Mutter mit Kind auf der Schulter

Die Politik unterstützt Alleinerziehende zu wenig

39 Prozent der Alleinerziehenden beziehen staatliche Grundsicherung. Jedes zweite Kind im Hartz IV-Bezug wächst in einer Ein-Eltern-Familie auf. Sowohl im Unterhaltsrecht als auch im Steuer- und Sozialrecht haben Reformen der vergangenen zehn Jahre den finanziellen Druck auf Alleinerziehende verschärft.

Content

1,6 Millionen Alleinerziehende mit minderjährigen Kindern leben in Deutschland, ein Viertel mehr als 1996. Das ist jede fünfte Familie. Die Politik berücksichtigt ihre Lebenssituation mit der besonderen Belastung durch Beruf, Erziehung und Haushalt jedoch zu wenig: Sowohl im Unterhaltsrecht als auch im Steuer- und Sozialrecht haben Reformen der vergangenen zehn Jahre den finanziellen Druck auf Alleinerziehende verschärft. Das belegt eine neue Studie (siehe Pressemitteilung) der Juraprofessorin Anne Lenze von der Hochschule Darmstadt im Auftrag der Bertelsmann Stiftung.

Wer Kinderarmut bekämpfen will, muss die rechtlichen und familienpolitischen Rahmenbedingungen für alleinerziehende Eltern verbessern.

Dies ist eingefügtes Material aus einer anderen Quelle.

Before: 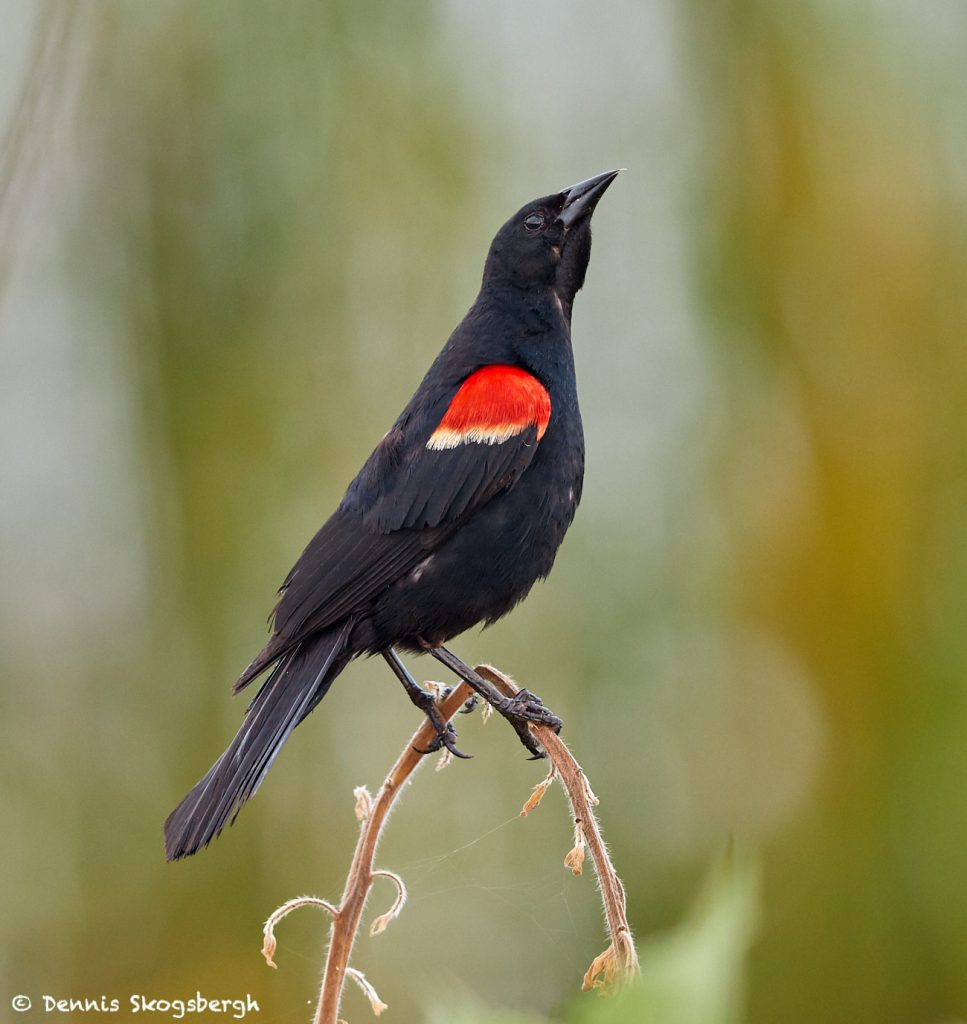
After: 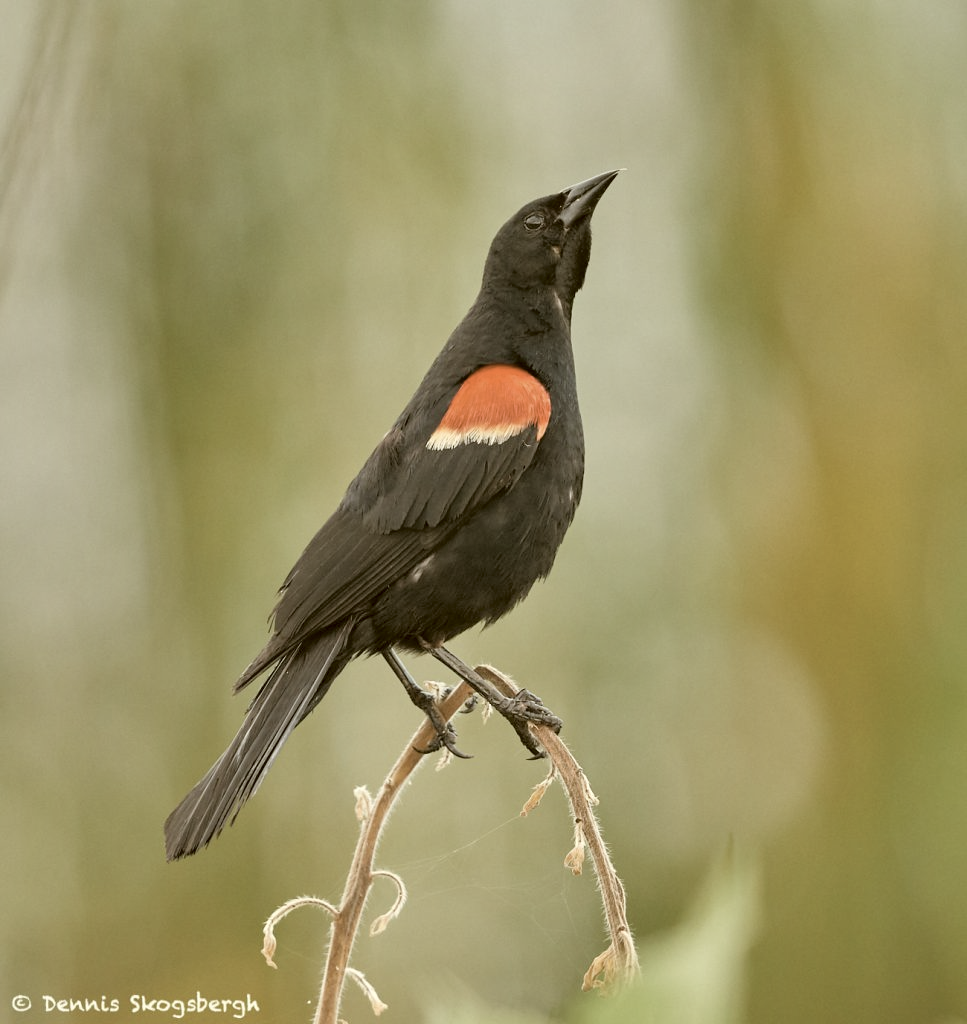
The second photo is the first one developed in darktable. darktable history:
shadows and highlights: white point adjustment 0.05, highlights color adjustment 55.9%, soften with gaussian
contrast brightness saturation: brightness 0.18, saturation -0.5
color correction: highlights a* -1.43, highlights b* 10.12, shadows a* 0.395, shadows b* 19.35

Dringenden Reformbedarf sieht die Studie vor allem deshalb, weil 39 Prozent aller Ein-Eltern-Familien auf staatliche Grundsicherung angewiesen sind. Im Vergleich zu Paarfamilien beziehen sie im Bundesdurchschnitt fünf Mal häufiger Hartz IV. Jedes zweite Kind im Grundsicherungsbezug wächst in einer Ein-Eltern-Familie auf. Problematisch ist die finanzielle Lage von Kindern Alleinerziehender insbesondere aufgrund der Regelungen im Unterhaltsrecht. Hinzu kommt, dass bei Unterhaltszahlungen Anspruch und Wirklichkeit weit auseinander klaffen. Alleinerziehende werden zudem steuerlich benachteiligt.

Auf Basis der Studie plädiert die Bertelsmann Stiftung für Maßnahmen, die Ein-Eltern-Familien schnell nützen. Beim Unterhaltvorschuss sollten Begrenzungen für Bezugsdauer und Alter wegfallen. Im Steuerrecht muss der Entlastungsbetrag für Alleinerziehende erhöht werden. Eine Erhöhung des Kinderzuschlags hilft Kindern Alleinerziehender nur dann, wenn Unterhalt und Unterhaltsvorschuss nicht mehr in der bisherigen Form angerechnet würden. Längerfristig sind weitergehende Reformen notwendig: Dazu müssten zunächst die tatsächlichen altersgerechten Bedarfe eines Kindes ermittelt und allen Kindern garantiert werden, unabhängig von der Familienform, in der sie leben.